Opponents of the bill object that the close proximity of out-of-county poll watchers will likely increase the risk of voter intimidation. The bill has currently hit a dead end as term-limited Governor, Tom Wolf, has refused to sign the bill. Wolf cited the possibility of “bad faith partisan operatives” being given the opportunity to target, and disrupt the counting of ballots in specific neighborhoods, which would only slow down the election process.
Parroting Trump’s rhetoric, Mastriano has also promoted legislation to ban dropboxes and private funding for elections, in addition to eliminating “no excuse” mail-in voting and the permanent absentee voter list.
Mastriano feels emboldened enough to campaign on the idea of making Pennsylvania’s 9 million voters submit new voter applications and re-register to vote, a practice forbidden by federal voting law. Legal or not, Mastriano may yet try, which would create a tumultuous tangle of legal problems during election season.
Moreover, the governor of Pennsylvania has the unique privilege of appointing a secretary of state instead of one being elected. Mastriano has already made clear his intent on the Bombeck Show, where on March 30th, he said if elected governor he “could decertify every [voting] machine in the state… with the stroke of a pen via my secretary of state.” Mastriano has already teased that he has a candidate picked and “a team that’s going to be built around that individual.”
Clifford Levine, a Democratic election lawyer in Pennsylvania, has weighed in on this potential threat. “The biggest risk is a secretary of state just saying, ‘I’m not going to certify the election, despite what the court says and despite what the evidence shows, because I’m concerned about suspicions,’” said Levine. “You would start to have a breakdown in the legal system and the whole process.”
Mastriano has been campaigning on reforming the election process, but his insurrection-friendly sentiments and connections are disconcerting. Mastriano paid $3,000 in campaign funds to bus protestors to the January 6th riots, and photo and video evidence of the event shows the gubernatorial candidate and one of his aides among the crowd outside the Capitol.
Mastriano coordinated with Rudy Giuliani in Gettysburg to contest the election results and observed the Arizona audit in hopes of replicating it in Pennsylvania. Among his other connections are Jenna Ellis (part of Giuliani’s legal team and currently the candidate’s legal advisor), John Eastman of the Federalist Society, Ali Alexander (a speaker at January 6th), and Sam Lazar, who just a year ago was arrested on charges of civil disorder and assaulting cops at the insurrection.
The Mastriano campaign has recently employed the strategy of radicalizing voters on Gab.com, a hotbed of white supremacists and unregulated hate speech, paying $5,000 for campaign consulting on the website, according to his campaign’s finance report in May.
University of Michigan professor Libby Hemphill, who studies political communication and social media, commented on this frightening development. “When a mainstream politician says I want to reach hate groups where they meet, that’s scary to us,” she said.
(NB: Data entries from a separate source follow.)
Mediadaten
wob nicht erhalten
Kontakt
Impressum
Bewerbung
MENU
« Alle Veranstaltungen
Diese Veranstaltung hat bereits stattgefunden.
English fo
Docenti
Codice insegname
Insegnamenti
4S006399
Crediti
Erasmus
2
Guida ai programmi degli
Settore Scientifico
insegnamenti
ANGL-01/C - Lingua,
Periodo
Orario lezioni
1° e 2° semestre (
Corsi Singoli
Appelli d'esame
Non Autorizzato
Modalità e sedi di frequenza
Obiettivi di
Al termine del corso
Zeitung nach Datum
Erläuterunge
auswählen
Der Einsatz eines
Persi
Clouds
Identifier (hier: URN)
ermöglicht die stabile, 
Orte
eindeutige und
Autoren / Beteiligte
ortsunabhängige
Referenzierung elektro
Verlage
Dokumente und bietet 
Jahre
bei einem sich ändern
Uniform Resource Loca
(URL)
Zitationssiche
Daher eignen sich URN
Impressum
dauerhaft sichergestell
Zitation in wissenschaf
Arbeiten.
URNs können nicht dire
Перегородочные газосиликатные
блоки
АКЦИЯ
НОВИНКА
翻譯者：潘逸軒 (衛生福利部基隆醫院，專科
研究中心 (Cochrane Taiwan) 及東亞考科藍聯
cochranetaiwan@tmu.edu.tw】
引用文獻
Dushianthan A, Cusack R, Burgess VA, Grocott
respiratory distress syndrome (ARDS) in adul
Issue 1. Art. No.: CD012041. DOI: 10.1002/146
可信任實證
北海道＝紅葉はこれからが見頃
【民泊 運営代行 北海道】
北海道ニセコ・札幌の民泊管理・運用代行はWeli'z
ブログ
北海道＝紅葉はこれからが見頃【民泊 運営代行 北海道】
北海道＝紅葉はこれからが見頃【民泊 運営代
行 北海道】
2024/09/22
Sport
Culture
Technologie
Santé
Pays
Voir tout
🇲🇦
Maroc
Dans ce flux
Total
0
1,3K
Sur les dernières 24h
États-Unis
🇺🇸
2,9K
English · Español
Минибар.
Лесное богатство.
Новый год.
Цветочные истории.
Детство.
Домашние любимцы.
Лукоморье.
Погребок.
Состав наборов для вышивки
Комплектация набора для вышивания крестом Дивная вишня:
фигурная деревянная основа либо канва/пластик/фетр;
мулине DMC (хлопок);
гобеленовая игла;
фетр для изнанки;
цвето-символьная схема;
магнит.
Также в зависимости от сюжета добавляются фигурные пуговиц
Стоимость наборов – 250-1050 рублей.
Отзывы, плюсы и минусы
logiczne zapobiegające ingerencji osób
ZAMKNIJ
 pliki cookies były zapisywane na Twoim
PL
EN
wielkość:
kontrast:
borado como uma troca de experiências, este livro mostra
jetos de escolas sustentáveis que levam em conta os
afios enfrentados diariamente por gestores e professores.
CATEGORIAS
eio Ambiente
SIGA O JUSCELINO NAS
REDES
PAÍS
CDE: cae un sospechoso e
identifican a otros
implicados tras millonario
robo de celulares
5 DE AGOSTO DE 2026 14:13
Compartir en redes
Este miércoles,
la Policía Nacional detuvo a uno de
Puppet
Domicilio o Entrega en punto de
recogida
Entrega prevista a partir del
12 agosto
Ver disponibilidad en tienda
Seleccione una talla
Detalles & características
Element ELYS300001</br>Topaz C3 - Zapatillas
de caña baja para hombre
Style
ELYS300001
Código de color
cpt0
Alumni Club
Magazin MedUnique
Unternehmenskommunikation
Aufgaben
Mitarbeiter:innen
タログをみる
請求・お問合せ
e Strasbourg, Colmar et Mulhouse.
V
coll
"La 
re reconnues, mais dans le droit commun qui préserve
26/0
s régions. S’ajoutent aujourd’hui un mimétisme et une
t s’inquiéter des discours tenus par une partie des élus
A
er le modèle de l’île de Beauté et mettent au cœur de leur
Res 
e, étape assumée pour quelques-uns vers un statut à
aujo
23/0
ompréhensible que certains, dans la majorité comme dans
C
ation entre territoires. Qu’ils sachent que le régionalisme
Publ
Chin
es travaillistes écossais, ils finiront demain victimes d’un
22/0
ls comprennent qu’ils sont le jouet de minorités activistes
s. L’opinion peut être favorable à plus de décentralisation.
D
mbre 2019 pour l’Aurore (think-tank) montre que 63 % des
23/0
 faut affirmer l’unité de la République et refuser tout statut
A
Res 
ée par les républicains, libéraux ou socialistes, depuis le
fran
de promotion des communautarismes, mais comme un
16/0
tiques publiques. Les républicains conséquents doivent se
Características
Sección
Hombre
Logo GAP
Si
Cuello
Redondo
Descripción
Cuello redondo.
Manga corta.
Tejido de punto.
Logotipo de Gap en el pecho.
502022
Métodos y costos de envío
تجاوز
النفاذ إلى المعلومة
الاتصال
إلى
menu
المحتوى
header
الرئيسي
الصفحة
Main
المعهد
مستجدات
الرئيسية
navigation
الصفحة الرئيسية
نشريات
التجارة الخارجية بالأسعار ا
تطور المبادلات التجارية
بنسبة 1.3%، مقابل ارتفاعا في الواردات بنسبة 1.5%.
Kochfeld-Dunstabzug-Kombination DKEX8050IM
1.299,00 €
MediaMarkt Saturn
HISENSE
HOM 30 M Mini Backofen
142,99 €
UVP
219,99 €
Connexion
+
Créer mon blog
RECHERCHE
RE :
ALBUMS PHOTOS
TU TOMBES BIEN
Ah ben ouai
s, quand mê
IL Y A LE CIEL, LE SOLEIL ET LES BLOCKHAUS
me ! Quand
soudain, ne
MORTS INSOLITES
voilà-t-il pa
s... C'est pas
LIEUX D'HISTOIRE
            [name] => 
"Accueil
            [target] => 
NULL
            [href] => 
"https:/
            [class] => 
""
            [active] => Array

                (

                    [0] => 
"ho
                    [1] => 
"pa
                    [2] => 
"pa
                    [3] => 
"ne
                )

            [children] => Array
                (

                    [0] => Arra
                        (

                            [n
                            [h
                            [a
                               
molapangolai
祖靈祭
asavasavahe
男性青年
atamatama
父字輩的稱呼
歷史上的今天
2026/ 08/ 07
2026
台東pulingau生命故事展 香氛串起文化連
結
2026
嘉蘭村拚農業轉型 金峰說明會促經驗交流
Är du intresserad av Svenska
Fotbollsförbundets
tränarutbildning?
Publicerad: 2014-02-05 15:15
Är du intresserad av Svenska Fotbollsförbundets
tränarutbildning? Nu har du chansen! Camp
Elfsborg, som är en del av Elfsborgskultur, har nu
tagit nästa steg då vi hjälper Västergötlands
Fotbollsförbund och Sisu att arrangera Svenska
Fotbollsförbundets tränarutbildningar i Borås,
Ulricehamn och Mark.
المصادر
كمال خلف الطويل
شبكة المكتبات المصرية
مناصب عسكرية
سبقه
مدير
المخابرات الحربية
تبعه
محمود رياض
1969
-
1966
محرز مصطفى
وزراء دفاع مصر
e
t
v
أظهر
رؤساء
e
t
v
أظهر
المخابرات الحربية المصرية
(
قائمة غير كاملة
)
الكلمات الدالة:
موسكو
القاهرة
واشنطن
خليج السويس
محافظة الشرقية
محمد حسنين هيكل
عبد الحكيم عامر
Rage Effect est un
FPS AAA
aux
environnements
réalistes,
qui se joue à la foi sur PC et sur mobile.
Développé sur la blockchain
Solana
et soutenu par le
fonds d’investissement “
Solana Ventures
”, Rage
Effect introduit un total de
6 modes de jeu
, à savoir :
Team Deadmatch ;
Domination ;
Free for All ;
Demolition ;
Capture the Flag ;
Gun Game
Regardless of if the strategy works, Hemphill notes that “if it moves the window of what is acceptable to include engaging with white supremacists, that is a significant push for the Republican party.”
“As a scholar of democracy,” said Jennifer Stromer-Galley, a professor of communications at Syracuse University who studies online political communication, “I do worry what it means for our society when mainstream Republicans are actively courting advocates of right-wing extremism.”